Out of nowhere, I hear a deep voice behind me gradually get louder and louder. “Hey! Are you alright?” I can’t let somebody else stop me, especially a complete stranger. Not now. I’ve already gone this far and I can’t back out now or else I will fail again just like before. “Stop! Don’t jump!” he exclaims with a hint of authority in his voice. His footsteps stop right behind me as he gently lays an arm on my shoulder. “Please, do not jump. You will regret it,” he repeats in a comforting voice.

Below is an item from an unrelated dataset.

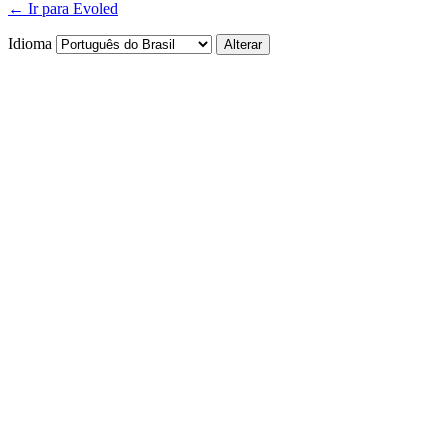
← Ir para Evoled
Idioma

I try to back up enough to stand and look him in the face but the rock I am standing on breaks and begins to tumble down the mountain. My foot slips, and before I know it, I can feel myself start to lose grip and follow the rock down. He attempts to grab my trembling hands but misses. My surroundings get fuzzy as I try to grip the mountain and stop myself from plummeting to my death. Scared, he leans forward as much as possible and throws down a bright orange rope to where I am barely hanging on. Luckily, I am able to grab it and pull myself up onto the ledge where I sit down, far away from the drop.

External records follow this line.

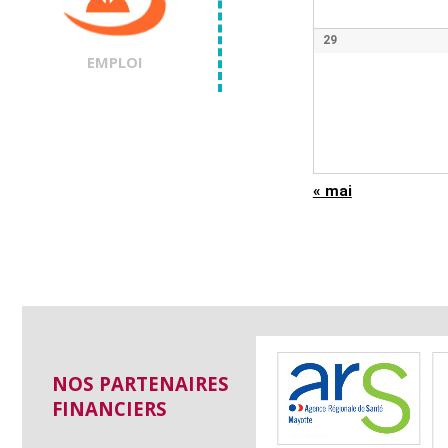
29
EMPLOI
«
mai
NOS PARTENAIRES
FINANCIERS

“Thank you,” I whisper in a shaky voice, tears rolling down my cheeks. He slowly walks towards his bag and pulls out a blanket and a tissue, offering me both.
“Here, keep it,” he replies in a soft tone. I still cannot believe what just happened. My whole entire life almost slipped away within seconds, just like that.
“You just saved my life,” I say in a raspy voice from all the crying. “I can’t believe I came so close to dying. What if you weren’t here?”
“I am really glad I saw you at the moment I did because if I were a second later I wouldn’t have been able to help,” he responds, handing me a bottle of water. I wrap the blanket around myself, hiding my weaknesses from the world although he has already seen it all. He looks about my age, around sixteen, so I don’t know why he is up when it is a school night. I guess I’m not the only one who doesn’t care much about academics.
After sitting on the ground in silence and adjusting to what just happened, I get up and walk towards the ledge again and look down. The ground is covered by hundreds of tiny green treetops that are surrounded by huge brown boulders. They would have instantly killed me if I had landed on them, but I bet that would make my mother happy. He comes over to make sure I don’t try to jump again and sits beside me.
We both watch the sunrise together, ignoring everybody below us and their problems. For the first time in a long time I feel the slightest bit of happiness in the pit of my stomach, somewhere deep inside my black soul. A tiny connection forms and I am no longer completely alone on this crazy planet. We continue talking until the stars dance throughout the night sky. I decide that the brightest one will be hers, watching over the mountain every night, and carve her initials into a nearby tree so I know she will always be there.
The next day I come back and put a red rose beneath the carving, smelling the sweet fragrance, and each day for the rest of my life I visit the Rose Tree and make a different carving, slowly bringing our bittersweet memories back to life.